Goederenrecht Week 1 Werkgroep
Pandrecht is een zekerheidsrecht en geeft zekerheid in het geval je verhaal wilt nemen. Je hebt een
vordering op iemand en je wil zeker zijn dat iemand dat terugbetaalt. Zo kun je vrij gemakkelijk
verhaal kan nemen, dus je geld halen. Pandrecht versterkt dus het verhaalsrecht, het recht wat de wet
aan schuldeisers geeft: het recht van een schuldeiser om zijn vordering te halen op het volledige
vermogen van de schuldenaar (3:276). Daarvoor het je een executoriale titel nodig, dat is een
grondslag om iets te gelden te kunnen maken en op de opbrengst te verhalen.
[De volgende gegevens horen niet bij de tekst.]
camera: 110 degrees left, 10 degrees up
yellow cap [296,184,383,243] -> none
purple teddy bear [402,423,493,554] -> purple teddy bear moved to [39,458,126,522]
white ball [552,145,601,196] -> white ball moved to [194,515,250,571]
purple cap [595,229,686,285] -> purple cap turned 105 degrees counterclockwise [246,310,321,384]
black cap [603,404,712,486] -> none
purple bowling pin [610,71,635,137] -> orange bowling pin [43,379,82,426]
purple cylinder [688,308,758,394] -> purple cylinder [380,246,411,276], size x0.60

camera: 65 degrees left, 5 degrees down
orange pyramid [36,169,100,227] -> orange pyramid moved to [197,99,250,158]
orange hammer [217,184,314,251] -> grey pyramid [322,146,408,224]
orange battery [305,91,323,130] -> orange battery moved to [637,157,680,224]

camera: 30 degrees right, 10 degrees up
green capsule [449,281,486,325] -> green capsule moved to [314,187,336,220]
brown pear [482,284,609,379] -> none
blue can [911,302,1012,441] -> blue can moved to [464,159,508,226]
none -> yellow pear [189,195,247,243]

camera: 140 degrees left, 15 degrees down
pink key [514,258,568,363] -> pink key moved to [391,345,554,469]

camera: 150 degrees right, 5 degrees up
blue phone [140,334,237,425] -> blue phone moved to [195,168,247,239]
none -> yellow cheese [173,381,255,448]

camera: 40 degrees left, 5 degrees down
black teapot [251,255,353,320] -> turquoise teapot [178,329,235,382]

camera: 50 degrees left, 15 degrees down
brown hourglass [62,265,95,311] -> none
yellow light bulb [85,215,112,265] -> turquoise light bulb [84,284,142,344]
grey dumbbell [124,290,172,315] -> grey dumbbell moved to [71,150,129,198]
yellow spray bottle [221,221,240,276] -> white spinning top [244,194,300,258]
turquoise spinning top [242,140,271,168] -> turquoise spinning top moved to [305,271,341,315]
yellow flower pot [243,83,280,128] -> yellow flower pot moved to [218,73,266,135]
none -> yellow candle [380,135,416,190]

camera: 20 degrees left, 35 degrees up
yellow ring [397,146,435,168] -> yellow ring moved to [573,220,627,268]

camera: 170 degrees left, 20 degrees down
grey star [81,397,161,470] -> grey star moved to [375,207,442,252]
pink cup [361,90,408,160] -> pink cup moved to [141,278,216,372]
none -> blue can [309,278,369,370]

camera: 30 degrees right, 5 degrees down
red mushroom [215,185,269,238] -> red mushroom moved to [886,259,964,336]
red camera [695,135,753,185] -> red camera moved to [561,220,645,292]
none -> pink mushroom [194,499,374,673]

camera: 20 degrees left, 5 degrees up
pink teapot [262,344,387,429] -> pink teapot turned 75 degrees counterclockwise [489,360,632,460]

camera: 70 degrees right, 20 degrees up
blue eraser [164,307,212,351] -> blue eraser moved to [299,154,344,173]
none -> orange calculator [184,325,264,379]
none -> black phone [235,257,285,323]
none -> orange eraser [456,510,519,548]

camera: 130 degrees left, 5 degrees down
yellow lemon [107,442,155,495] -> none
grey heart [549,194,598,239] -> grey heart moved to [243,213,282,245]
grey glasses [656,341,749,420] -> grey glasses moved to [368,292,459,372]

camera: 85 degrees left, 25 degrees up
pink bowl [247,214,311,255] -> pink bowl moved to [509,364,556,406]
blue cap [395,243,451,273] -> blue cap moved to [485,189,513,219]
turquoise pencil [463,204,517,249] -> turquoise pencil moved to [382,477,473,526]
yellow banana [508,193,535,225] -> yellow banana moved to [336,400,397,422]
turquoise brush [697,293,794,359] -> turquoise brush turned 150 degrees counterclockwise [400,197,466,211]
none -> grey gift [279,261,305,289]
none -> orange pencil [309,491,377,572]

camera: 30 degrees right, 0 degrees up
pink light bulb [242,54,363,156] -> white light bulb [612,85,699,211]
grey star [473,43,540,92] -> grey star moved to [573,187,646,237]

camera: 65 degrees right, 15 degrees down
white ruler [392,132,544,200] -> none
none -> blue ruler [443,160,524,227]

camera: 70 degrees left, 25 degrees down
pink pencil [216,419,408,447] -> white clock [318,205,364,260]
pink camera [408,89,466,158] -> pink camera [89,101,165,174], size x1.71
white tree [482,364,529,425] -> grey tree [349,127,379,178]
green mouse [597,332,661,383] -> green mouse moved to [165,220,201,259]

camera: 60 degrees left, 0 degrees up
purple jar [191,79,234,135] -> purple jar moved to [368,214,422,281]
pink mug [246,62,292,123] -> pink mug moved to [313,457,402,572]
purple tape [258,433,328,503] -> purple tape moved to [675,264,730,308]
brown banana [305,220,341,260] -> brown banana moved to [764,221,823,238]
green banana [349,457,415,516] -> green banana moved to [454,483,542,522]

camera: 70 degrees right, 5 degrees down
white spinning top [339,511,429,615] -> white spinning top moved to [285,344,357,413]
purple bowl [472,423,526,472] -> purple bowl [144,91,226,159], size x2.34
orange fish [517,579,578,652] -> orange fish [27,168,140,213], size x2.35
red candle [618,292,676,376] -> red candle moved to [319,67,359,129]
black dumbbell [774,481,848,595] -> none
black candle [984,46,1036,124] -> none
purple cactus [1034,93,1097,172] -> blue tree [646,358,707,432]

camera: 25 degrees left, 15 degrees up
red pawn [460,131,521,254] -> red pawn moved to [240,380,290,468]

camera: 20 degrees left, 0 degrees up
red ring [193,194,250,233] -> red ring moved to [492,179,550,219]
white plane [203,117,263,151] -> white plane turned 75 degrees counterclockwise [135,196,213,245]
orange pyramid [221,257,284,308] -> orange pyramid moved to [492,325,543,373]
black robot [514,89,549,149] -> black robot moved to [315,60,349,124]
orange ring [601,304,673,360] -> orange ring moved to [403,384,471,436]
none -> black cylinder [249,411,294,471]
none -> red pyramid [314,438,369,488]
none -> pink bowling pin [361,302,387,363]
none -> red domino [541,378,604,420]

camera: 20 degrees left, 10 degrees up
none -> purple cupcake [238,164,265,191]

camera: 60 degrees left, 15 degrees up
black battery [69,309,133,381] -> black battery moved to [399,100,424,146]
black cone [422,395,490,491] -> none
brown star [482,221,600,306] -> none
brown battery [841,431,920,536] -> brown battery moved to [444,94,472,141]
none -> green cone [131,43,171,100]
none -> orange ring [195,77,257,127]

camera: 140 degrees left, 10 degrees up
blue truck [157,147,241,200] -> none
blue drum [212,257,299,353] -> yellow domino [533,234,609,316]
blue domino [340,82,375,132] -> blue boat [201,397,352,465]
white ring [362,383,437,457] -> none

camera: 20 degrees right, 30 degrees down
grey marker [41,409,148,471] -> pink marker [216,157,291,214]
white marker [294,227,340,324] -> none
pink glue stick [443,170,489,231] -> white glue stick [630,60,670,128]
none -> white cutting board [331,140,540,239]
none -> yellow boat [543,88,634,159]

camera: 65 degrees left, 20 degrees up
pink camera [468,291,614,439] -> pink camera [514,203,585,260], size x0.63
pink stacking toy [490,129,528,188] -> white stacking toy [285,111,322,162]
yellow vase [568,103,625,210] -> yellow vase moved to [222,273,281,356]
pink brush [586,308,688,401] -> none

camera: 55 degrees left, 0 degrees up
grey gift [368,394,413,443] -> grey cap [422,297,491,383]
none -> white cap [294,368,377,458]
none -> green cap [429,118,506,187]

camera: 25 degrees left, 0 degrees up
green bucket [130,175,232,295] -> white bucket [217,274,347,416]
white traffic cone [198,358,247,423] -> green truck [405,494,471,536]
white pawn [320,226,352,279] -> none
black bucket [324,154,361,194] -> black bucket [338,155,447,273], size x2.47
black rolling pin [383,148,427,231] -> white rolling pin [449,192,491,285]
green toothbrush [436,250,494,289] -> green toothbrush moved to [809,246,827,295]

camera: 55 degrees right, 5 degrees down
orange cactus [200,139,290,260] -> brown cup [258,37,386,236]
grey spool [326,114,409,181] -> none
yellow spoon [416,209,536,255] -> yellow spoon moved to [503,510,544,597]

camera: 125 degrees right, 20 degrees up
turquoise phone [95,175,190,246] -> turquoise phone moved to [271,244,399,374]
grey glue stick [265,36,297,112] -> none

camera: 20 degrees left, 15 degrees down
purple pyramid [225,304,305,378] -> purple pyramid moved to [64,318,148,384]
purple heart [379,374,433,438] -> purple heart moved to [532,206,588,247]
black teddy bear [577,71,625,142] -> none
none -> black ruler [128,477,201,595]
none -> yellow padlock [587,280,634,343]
Hoe kom je aan zo’n
executoriale titel? Een veroordelend vonnis van de Nederlandse rechter is zo’n titel. Kan ook een
veroordelend vonnis van een buitenlandse rechter zijn, maar dan moet je nog een aantal formaliteiten
doorlopen. Een ander voorbeeld is de notariële akte die in executoriale vorm wordt opgemaakt. Als je
een vordering hebt, bijv. door geld uit te lenen aan iemand, dan wil je natuurlijk rente betaald krijgen
en uiteindelijk ook je geld terugkrijgen. Dit kun je op papier zetten, door middel van een notariële akte
maar kan ook in onderhandse akte. Als er dan geen rente en/of aflossing wordt betaald, dan raakt hij in
verzuim. Wil je je geld terug, dan kun je niet zonder meer executeren maar moet je een executoriale
titel (dus een veroordelend vonnis) halen bij de rechter. De rechter bepaalt dan dat de schuldenaar dit
bedrag met eventuele wettelijke rente aan jou moet terugbetalen. Zelfs met een notariële akte, waarin
die schuldverhouding is vastgelegd, geeft in beginsel geen executoriale titel. Maar dit kan je
veranderen, je moet de notariële akte dan zodanig opstellen dat deze wel executoriale titel geeft.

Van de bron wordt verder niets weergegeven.